(Stored items)

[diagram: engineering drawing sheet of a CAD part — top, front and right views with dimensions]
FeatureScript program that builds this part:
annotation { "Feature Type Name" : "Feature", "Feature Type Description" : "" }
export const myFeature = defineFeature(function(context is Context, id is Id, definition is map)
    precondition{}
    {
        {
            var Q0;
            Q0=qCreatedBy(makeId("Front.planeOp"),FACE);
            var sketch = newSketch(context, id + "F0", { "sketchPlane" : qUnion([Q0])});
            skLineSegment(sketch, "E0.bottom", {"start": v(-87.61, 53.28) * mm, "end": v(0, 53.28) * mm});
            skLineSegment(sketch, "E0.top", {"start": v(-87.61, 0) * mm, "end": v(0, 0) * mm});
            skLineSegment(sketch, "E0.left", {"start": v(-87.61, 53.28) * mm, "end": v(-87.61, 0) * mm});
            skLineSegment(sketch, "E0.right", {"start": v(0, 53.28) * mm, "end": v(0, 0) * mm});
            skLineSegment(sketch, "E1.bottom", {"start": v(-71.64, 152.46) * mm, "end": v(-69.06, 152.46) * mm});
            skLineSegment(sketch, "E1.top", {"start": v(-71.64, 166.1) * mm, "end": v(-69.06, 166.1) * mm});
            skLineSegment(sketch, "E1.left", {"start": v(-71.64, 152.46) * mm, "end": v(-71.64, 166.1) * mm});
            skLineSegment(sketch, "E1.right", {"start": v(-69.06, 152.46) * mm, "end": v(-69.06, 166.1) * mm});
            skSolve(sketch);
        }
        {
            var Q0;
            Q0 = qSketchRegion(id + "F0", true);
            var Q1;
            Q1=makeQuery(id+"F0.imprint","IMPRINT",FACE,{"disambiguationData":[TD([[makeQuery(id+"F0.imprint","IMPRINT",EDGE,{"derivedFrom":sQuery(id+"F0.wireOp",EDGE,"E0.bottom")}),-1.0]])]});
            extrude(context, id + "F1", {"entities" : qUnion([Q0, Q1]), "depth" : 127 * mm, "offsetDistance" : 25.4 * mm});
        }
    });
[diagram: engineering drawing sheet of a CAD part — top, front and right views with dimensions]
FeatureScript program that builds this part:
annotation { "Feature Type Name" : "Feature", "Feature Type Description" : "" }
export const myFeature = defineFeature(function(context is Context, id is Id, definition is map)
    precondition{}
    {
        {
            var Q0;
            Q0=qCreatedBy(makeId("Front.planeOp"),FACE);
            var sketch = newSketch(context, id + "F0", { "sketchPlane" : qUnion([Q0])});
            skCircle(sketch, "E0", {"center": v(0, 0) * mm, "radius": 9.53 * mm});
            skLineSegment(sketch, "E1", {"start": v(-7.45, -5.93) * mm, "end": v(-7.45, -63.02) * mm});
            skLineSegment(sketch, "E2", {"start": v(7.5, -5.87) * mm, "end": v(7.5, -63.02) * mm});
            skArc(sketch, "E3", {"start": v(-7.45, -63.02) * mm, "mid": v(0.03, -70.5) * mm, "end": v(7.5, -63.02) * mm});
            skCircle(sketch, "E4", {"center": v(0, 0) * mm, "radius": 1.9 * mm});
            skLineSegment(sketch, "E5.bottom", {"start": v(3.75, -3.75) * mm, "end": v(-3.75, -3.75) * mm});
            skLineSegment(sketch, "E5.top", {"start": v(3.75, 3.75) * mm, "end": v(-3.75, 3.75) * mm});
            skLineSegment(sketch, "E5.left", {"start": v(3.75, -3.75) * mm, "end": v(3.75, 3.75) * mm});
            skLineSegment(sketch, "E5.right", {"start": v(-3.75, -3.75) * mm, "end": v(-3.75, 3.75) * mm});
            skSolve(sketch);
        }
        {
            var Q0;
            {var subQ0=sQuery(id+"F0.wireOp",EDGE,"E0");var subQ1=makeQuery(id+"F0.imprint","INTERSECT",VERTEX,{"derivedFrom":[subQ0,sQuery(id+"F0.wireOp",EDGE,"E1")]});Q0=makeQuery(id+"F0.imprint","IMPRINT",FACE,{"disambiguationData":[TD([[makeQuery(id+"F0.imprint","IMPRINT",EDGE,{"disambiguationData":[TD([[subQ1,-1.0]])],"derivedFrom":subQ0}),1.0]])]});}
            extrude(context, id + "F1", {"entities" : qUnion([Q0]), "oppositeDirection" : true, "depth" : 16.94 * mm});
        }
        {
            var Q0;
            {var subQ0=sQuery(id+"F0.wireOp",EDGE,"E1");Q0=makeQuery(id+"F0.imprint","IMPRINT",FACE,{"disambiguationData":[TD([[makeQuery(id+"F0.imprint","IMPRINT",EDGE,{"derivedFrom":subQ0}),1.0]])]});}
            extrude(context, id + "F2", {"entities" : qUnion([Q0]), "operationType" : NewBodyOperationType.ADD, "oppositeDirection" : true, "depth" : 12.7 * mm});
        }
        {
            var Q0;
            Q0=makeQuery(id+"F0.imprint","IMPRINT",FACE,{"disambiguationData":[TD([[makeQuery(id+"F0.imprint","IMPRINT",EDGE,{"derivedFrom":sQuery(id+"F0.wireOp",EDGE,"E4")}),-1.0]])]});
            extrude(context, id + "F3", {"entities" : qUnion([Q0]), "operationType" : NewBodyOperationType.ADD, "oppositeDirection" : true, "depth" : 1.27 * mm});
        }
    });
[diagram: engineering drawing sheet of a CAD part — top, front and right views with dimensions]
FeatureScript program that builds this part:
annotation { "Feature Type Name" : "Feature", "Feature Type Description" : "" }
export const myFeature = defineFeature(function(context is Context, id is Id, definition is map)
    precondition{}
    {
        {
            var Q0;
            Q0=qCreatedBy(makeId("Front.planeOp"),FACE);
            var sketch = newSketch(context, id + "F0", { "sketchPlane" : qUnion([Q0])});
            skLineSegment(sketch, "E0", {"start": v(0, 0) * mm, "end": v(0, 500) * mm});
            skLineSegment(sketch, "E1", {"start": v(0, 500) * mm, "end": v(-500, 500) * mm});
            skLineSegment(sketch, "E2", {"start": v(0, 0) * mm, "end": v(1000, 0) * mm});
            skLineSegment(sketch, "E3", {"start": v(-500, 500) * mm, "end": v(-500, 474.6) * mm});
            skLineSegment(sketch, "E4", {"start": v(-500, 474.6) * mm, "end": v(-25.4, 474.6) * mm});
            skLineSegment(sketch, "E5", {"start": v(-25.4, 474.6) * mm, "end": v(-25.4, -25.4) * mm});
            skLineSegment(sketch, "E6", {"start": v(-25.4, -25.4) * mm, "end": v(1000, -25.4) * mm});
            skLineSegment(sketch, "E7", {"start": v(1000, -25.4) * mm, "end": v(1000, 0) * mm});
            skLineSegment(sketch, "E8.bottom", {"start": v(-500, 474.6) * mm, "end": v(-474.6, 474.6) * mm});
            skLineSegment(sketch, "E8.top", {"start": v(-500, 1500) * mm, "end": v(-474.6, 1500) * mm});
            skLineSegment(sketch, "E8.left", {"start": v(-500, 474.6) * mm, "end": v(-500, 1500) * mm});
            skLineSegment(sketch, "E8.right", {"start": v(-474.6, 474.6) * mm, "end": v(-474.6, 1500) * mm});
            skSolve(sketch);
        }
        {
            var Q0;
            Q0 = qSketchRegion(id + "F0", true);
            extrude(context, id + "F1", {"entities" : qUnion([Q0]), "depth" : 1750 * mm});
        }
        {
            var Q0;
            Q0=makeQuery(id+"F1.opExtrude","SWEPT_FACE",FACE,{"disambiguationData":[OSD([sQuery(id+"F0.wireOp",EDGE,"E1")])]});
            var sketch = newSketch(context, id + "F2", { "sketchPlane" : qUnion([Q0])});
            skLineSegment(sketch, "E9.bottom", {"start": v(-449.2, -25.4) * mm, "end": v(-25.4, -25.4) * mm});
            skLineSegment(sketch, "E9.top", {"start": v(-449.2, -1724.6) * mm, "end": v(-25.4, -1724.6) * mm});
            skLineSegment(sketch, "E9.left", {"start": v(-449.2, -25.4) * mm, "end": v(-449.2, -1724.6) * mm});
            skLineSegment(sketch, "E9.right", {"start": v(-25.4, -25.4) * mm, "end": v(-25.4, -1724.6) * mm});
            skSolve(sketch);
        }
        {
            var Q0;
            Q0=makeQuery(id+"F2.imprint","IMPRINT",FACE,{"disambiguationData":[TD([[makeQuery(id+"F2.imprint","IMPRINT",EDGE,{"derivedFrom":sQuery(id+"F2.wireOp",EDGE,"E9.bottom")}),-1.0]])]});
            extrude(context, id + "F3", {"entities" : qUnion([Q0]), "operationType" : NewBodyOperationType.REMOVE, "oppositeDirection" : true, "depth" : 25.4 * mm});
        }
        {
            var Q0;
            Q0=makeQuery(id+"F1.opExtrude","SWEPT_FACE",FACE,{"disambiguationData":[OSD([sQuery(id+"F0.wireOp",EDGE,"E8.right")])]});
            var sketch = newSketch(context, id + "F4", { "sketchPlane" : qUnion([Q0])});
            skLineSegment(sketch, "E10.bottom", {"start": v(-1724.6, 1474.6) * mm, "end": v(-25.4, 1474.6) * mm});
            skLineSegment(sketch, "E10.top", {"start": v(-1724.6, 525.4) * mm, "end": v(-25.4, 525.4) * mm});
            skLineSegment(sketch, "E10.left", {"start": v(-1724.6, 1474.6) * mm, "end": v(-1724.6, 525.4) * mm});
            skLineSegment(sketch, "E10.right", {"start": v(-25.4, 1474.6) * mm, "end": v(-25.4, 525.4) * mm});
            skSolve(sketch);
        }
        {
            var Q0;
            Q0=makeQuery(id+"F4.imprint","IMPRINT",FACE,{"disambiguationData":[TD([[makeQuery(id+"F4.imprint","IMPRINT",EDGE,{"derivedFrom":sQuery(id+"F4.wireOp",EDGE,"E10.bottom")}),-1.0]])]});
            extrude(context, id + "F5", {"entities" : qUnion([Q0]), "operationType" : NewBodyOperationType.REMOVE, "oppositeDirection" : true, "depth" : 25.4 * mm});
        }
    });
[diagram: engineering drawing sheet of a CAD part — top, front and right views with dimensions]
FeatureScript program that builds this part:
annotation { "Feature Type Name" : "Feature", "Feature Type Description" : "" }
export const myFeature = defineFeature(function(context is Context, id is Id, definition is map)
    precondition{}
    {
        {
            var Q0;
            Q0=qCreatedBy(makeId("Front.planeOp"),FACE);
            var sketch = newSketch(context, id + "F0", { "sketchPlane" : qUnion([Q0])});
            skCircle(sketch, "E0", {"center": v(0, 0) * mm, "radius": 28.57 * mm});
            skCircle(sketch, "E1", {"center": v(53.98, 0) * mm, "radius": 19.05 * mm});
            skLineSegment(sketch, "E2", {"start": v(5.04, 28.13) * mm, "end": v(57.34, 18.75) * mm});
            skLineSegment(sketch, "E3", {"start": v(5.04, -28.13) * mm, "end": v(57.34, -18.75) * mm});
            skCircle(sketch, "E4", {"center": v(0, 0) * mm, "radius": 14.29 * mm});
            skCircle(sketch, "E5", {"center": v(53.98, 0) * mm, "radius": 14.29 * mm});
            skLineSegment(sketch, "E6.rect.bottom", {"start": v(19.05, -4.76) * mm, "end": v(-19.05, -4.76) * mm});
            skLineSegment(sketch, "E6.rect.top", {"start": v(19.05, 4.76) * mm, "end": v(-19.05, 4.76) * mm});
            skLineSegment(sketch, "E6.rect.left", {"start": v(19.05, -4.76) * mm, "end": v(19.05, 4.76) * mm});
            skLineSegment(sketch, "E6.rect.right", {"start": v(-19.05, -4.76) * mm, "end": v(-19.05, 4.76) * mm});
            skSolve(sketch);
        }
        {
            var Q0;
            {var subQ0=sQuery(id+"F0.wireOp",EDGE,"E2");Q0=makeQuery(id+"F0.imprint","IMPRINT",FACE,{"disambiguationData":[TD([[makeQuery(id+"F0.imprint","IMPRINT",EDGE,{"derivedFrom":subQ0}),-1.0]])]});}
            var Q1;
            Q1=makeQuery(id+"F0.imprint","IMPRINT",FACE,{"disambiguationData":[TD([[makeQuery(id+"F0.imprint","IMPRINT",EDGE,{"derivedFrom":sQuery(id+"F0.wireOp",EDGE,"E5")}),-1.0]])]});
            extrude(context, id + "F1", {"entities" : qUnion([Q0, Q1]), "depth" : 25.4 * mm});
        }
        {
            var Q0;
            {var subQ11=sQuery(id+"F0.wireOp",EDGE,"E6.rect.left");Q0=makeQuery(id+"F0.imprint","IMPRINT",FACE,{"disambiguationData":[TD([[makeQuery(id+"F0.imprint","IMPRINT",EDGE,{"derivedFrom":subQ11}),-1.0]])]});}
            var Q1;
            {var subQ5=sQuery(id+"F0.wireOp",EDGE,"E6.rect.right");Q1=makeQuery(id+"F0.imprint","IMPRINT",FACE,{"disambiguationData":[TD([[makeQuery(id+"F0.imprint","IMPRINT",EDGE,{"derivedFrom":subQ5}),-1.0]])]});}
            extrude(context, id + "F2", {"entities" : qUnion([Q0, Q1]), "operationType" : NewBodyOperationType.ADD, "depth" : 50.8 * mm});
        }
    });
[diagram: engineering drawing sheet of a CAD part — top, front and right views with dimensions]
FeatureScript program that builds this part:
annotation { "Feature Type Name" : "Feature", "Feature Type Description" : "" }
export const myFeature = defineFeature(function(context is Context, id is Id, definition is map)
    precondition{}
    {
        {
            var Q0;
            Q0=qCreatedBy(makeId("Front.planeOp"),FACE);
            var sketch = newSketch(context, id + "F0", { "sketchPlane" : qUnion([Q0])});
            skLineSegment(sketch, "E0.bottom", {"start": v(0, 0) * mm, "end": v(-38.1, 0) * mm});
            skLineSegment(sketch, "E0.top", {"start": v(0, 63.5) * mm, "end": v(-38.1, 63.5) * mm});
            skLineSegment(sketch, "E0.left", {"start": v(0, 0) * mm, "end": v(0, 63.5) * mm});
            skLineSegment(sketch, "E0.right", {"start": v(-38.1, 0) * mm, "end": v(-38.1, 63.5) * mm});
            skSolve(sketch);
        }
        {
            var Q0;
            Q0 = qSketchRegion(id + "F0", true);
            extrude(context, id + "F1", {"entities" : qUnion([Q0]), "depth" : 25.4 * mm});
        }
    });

■ WHAT NEEDS TO BE DONE: Which lines in the items above contain the string "radius"? Extract each of those lines, treating uppercase and lowercase as different.

■ TASK ANSWER:
            skCircle(sketch, "E0", {"center": v(0, 0) * mm, "radius": 9.53 * mm});
            skCircle(sketch, "E4", {"center": v(0, 0) * mm, "radius": 1.9 * mm});
            skCircle(sketch, "E0", {"center": v(0, 0) * mm, "radius": 28.57 * mm});
            skCircle(sketch, "E1", {"center": v(53.98, 0) * mm, "radius": 19.05 * mm});
            skCircle(sketch, "E4", {"center": v(0, 0) * mm, "radius": 14.29 * mm});
            skCircle(sketch, "E5", {"center": v(53.98, 0) * mm, "radius": 14.29 * mm});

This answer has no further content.